The Rytov approach revealed that the maximum measured changes in ${\mathrm{ctHbO}}_2$ and ctHb were primarily confined to layers II–IV of the cortex. However, the depth distribution of the Rytov-calculated ctHb change had a broader tail than that of the ${\mathrm{ctHbO}}_2$ change. Rytov tomographic reconstructions revealed spatially localized increases and decreases in ${\mathrm{ctHbO}}_2$ and ctHb of $321\pm 53$ and $555\pm 96\mathrm{nM}$, respectively, at $4\pm 0.2\mathrm{s}$ poststimulus. The modified Beer–Lambert model revealed a $248\pm 80\mathrm{nM}$ increase in ${\mathrm{ctHbO}}_2$ at $3.1\pm 0.3\mathrm{s}$ poststimulus and an $84\pm 19\mathrm{nM}$ decrease in ctHb at $4.3\pm 0.3\mathrm{s}$ poststimulus.

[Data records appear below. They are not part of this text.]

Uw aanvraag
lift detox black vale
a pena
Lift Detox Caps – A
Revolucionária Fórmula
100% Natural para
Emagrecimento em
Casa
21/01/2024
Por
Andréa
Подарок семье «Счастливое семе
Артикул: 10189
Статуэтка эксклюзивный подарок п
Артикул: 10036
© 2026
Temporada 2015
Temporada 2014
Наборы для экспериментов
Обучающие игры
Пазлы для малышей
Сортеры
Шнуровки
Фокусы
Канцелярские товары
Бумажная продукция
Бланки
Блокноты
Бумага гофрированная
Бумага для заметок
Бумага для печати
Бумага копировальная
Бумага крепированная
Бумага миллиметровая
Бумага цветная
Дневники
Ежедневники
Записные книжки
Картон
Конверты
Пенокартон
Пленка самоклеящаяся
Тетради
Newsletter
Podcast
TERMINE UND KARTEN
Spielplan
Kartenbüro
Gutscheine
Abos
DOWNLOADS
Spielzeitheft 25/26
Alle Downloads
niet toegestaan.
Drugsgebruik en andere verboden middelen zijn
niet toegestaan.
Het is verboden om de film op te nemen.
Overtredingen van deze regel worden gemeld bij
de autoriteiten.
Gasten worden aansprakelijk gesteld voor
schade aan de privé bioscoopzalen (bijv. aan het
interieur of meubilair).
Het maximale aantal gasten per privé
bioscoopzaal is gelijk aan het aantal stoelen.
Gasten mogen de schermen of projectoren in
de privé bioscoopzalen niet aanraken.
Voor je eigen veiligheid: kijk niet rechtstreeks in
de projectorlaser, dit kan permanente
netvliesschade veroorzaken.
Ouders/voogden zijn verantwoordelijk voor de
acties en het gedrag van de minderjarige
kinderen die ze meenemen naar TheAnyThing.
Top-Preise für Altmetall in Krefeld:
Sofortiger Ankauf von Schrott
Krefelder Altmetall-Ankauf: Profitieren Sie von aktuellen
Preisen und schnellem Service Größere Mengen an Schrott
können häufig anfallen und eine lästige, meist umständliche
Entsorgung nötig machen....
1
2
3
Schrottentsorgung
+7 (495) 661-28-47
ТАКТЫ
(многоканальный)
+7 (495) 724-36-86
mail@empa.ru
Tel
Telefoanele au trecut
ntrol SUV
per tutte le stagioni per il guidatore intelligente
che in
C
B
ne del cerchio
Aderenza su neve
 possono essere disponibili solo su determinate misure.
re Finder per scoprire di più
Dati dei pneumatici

Localized optical BOLD signals for both ${\mathrm{ctHbO}}_2$ and ctHb were greater using the Rytov approximation than those estimated using the modified Beer–Lambert approach. One contribution to these differences in signal magnitude likely comes from the inability of planar reflectance methods to account for partial volume effects. The additional discrepancy between the ctHb values calculated with the Rytov and Beer–Lambert approaches is likely an artifact of the inability of the algorithm to completely separate the signal contributions from oxy- and deoxyhemoglobin. This is due, in part, to the fact that we did not rigorously characterize the effect of the wavelength dependence of detector bandwidth $\mathrm{\Delta }\lambda (\lambda )$. Future studies will investigate potential improvements to the Rytov model as well as imposing further optical path length constraints through the use of structured light projection patterns.^45,46 Despite these limitations, this study provides, for the first time, a general framework for localizing and characterizing hemodynamic signals in the cortex with $\sim \mathrm{mm}$ resolution over a wide, scalable field of view. One application of great potential biomedical importance is to employ multispectral optical tomography in combination with spatial frequency domain and laser speckle contrast imaging methods in order to separate the hemodynamic effects of blood flow from metabolism in the brain. These studies are currently in progress in our laboratory, with emphasis on characterization of the brain’s response to traumatic perturbations such as cardiac arrest and stroke in preclinical animal models.